In a situation familiar to parents worldwide, the leader's 3-year-old daughter Neve had decided everything, even the affairs of state, could wait.

"You're meant to be in bed, darling," the 41-year-old Kiwi leader said, turning away from the Monday's Facebook livestream to offer an also-familiar observation-cum-plea.

"No," Neve responds undeterred, launching what ended up being protracted, and for Ardern, fruitless, negotiations.

"It's bedtime, darling, pop back to bed. I'll come and see you in a second. I'll come and see you in a minute. Okay, – sorry, everybody," Ardern says with a wry smile.

"Well, that was a bedtime fail, wasn't it?
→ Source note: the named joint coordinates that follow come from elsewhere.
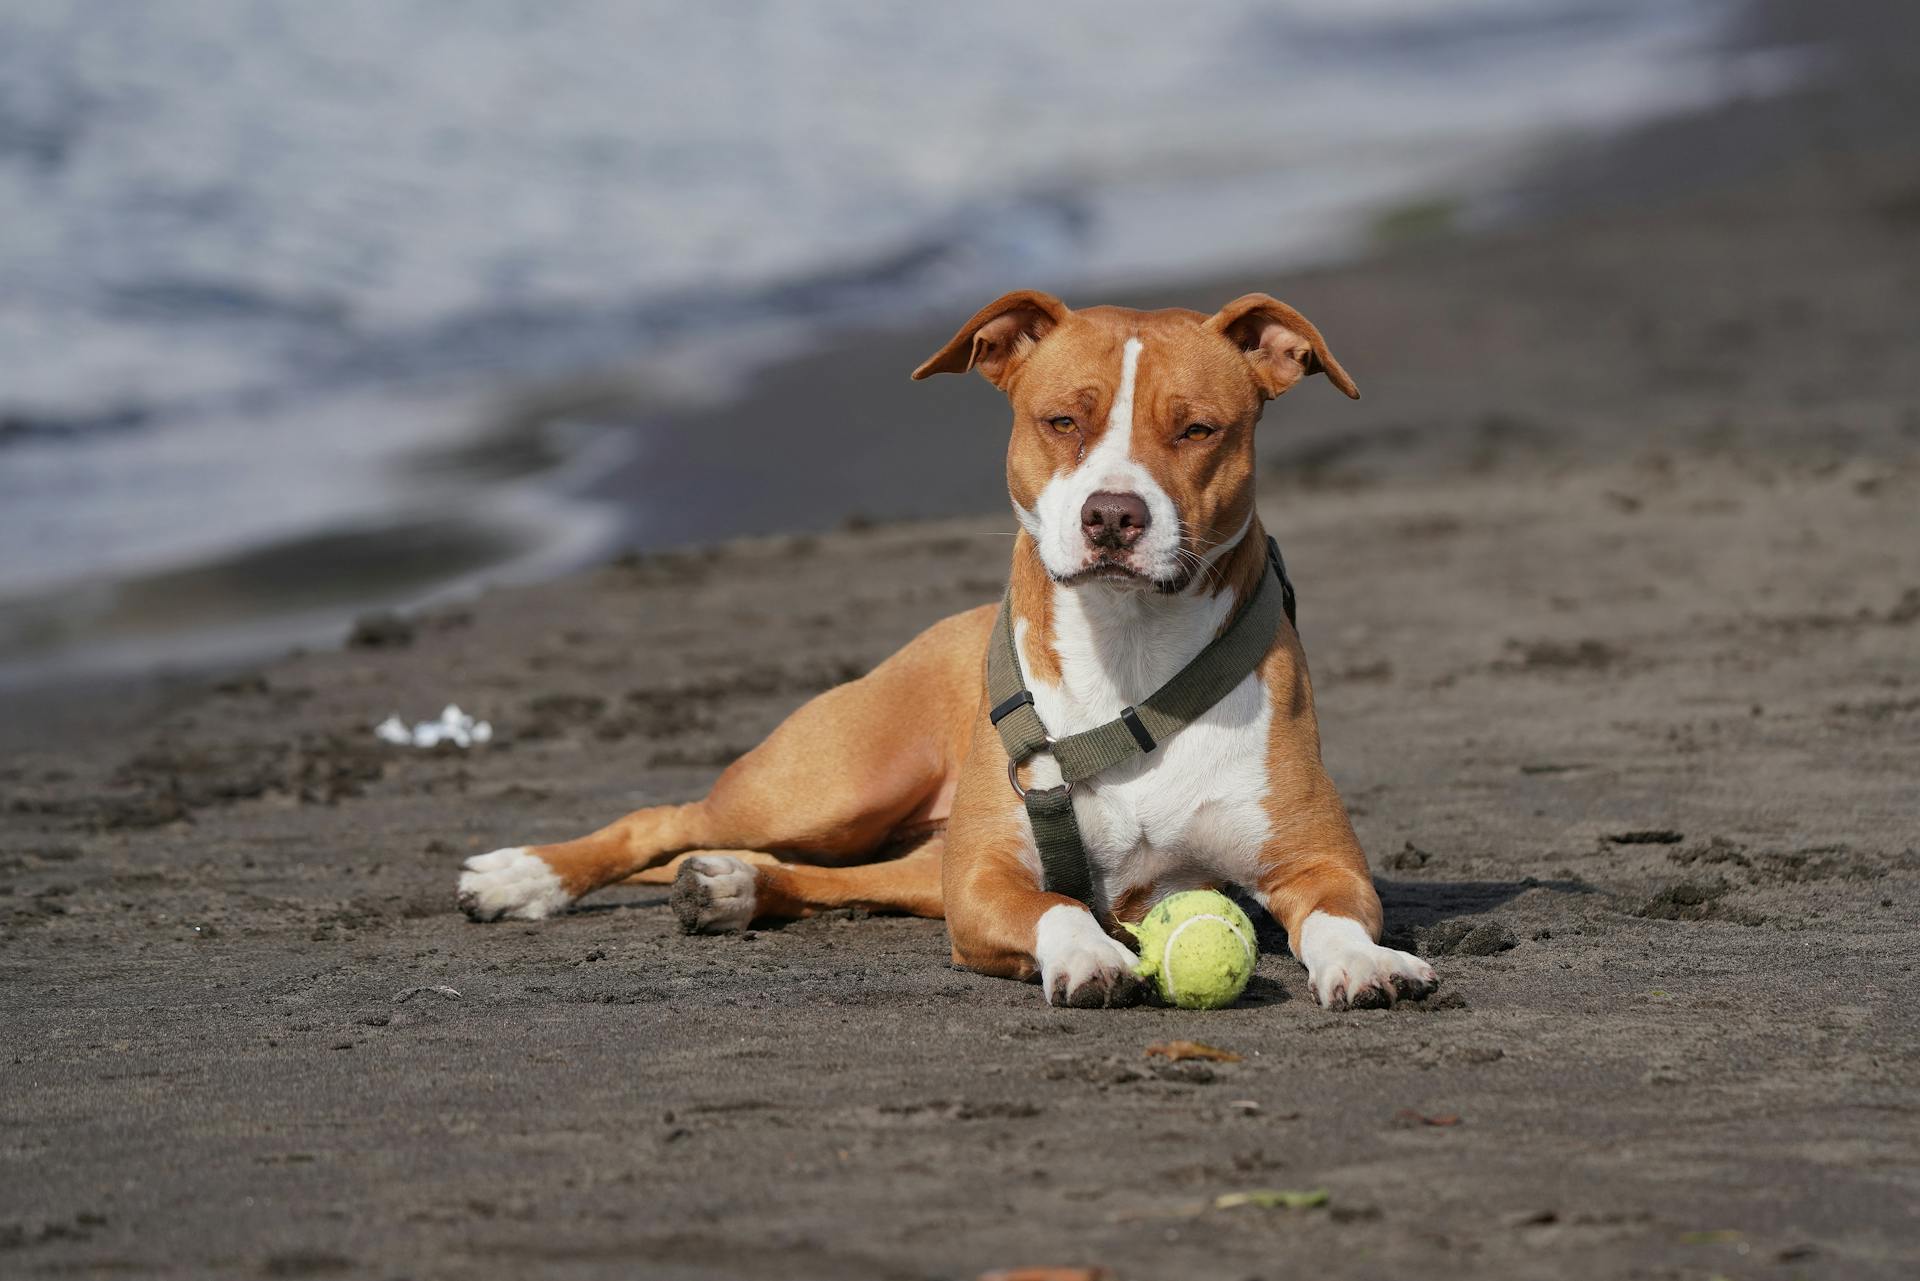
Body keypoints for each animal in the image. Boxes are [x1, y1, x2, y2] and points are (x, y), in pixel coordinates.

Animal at [453, 290, 1443, 1014]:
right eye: (1061, 421)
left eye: (1197, 428)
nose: (1113, 515)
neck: (1129, 655)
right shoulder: (983, 875)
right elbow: (1055, 903)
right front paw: (1087, 954)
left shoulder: (1321, 864)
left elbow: (1337, 917)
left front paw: (1364, 962)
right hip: (833, 787)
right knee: (666, 819)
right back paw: (523, 876)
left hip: (902, 845)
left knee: (824, 873)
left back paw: (732, 886)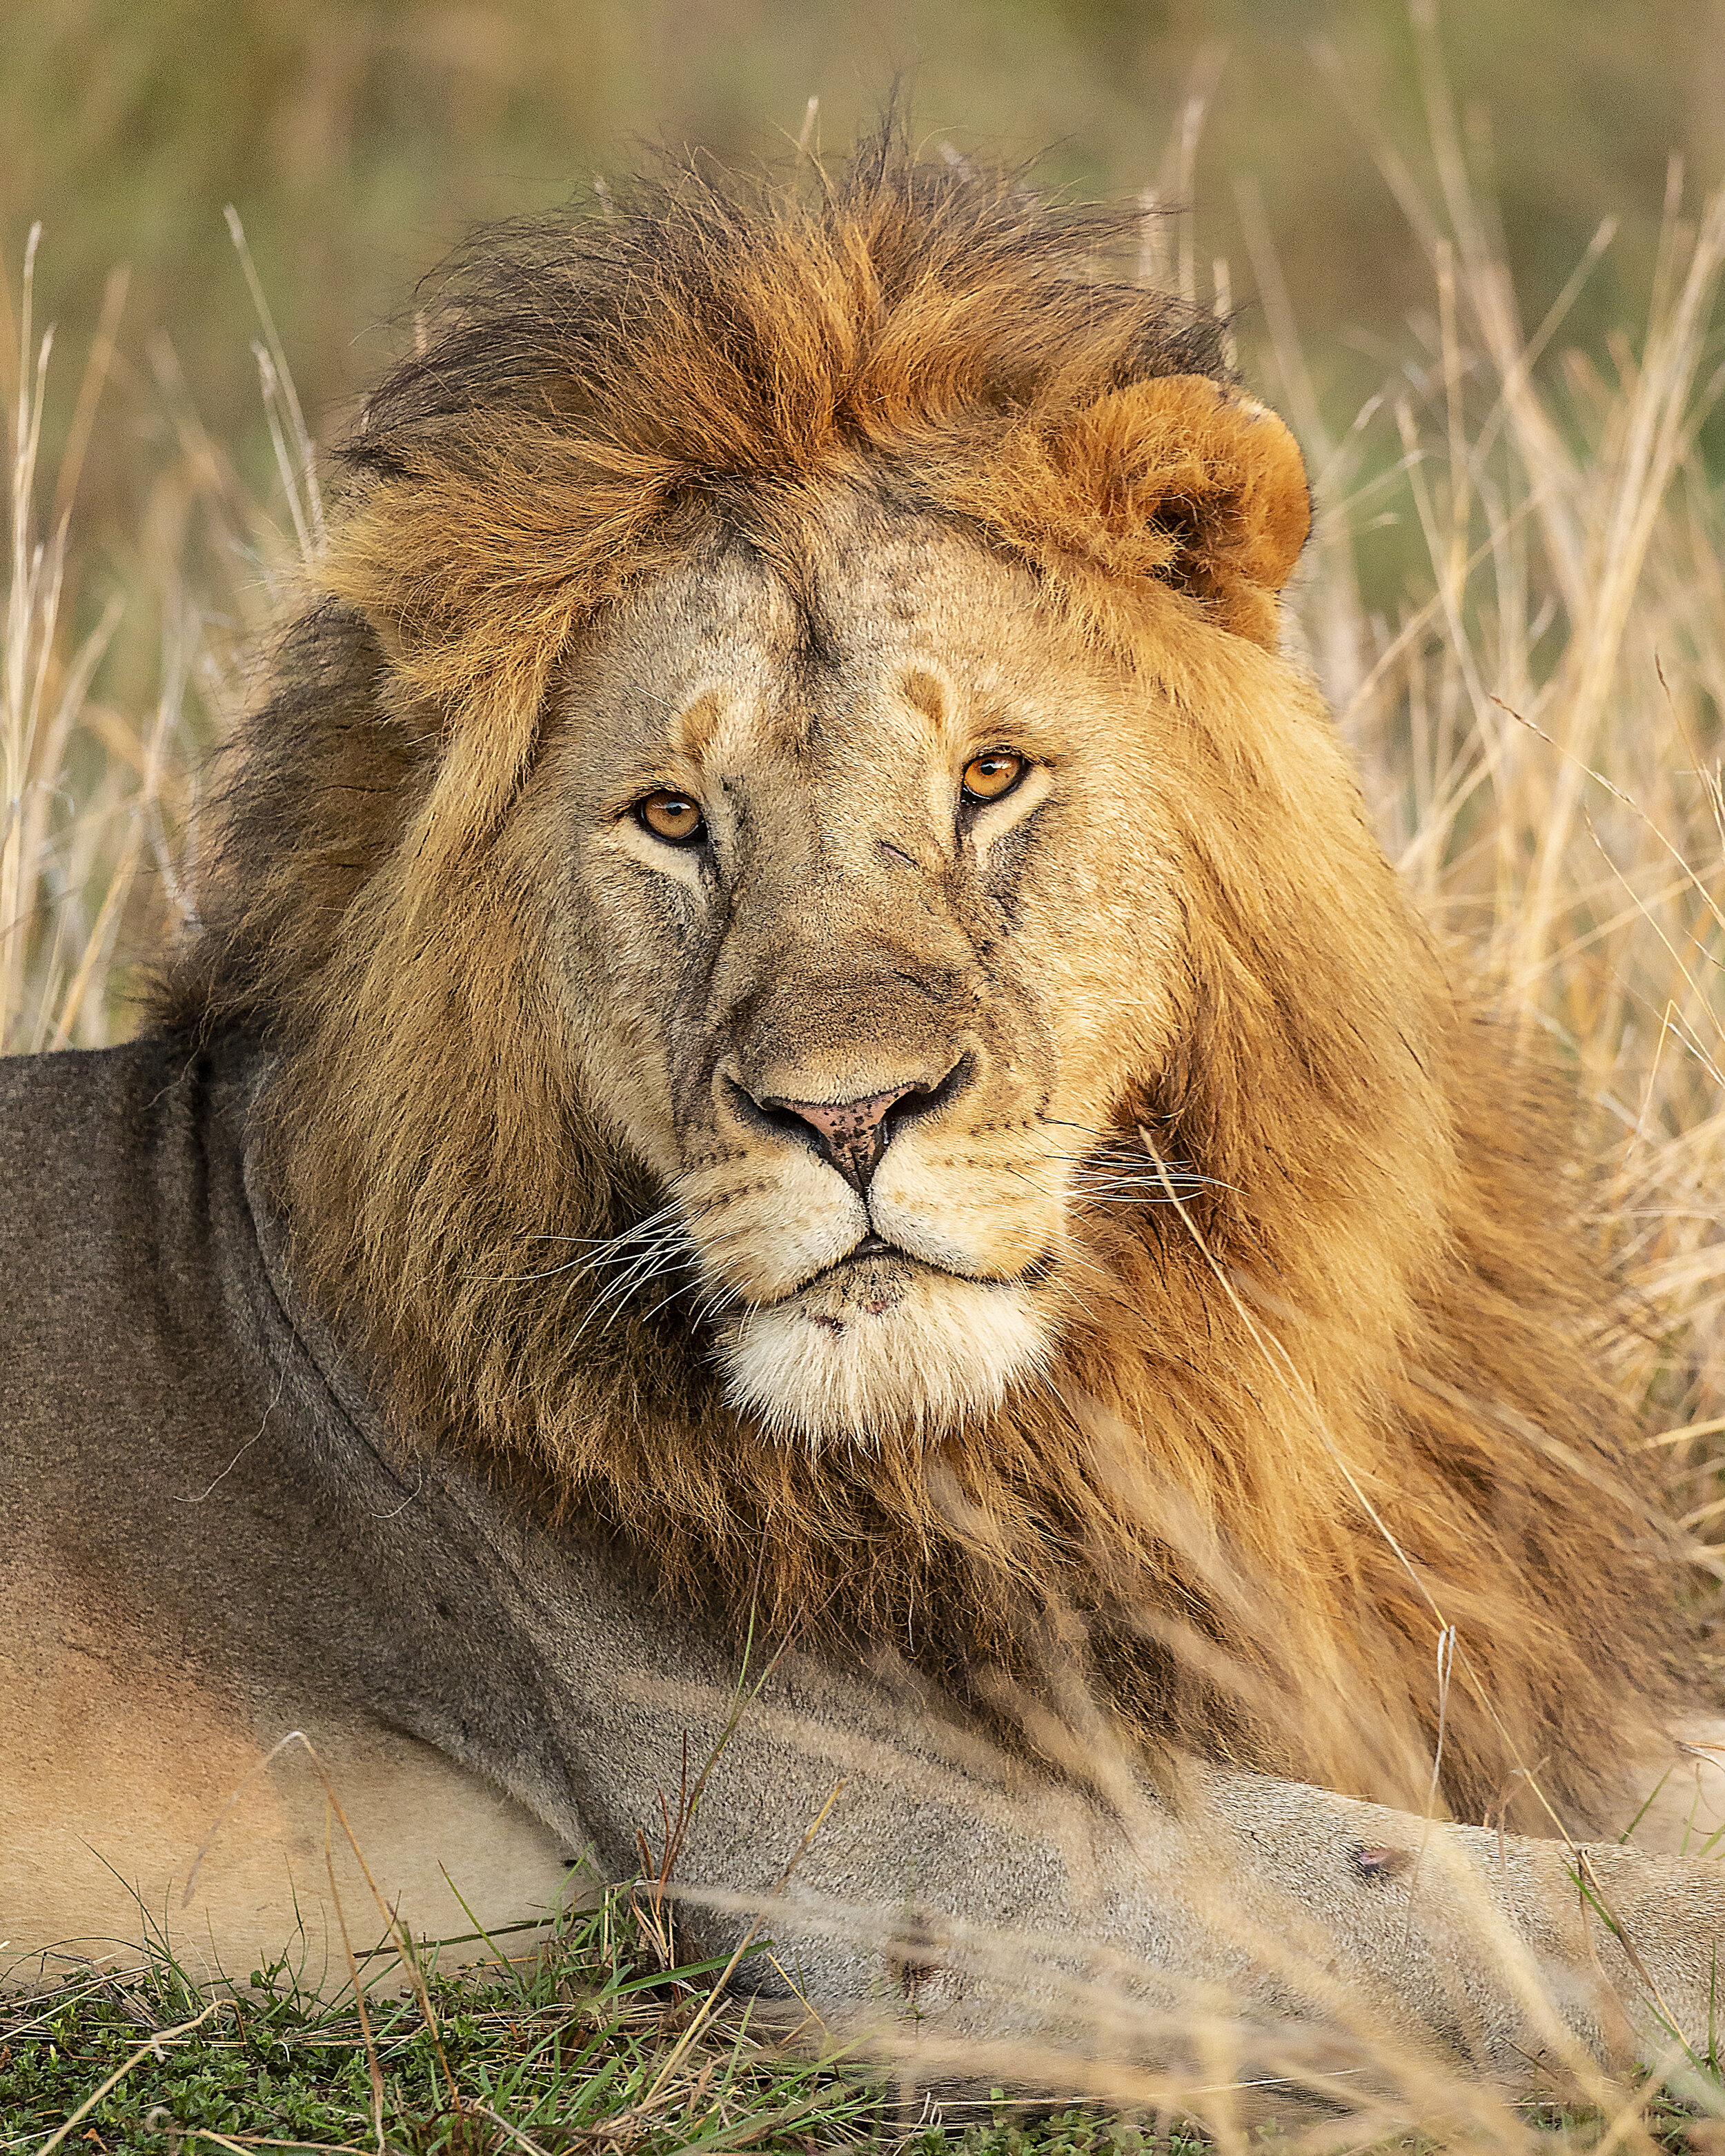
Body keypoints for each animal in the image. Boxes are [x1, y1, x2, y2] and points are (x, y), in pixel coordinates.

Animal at [3, 135, 1725, 2104]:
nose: (845, 1112)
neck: (1094, 1411)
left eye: (989, 773)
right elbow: (1494, 1896)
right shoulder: (900, 1854)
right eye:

I thought here's a moment I'll do a Facebook Live, It will be nice and safe. Does anyone else have kids escape like three, four times after bedtime? Thankfully, my mum's here so she can help out."

"Okay, where were we?" Ardern tried to continue. The little voice returns: "What's taking so long?"

"I'm sorry, darling, it is taking so long. Okay. I'm sorry, everyone. I'm going to just go and put Neve back to bed. Because this is well past her bedtime. Thanks for joining me."

While not as dramatic as the moment the children of Korea analyst Robert Kelly interrupted his 2017 BBC interview, it is not the first time Neve has stolen the limelight.

In 2018 Ardern became the second prime minister in the world – after Pakistan's Benazir Bhutto – to give birth while in office, later taking Neve onto the floor of the United Nations Assembly in New York.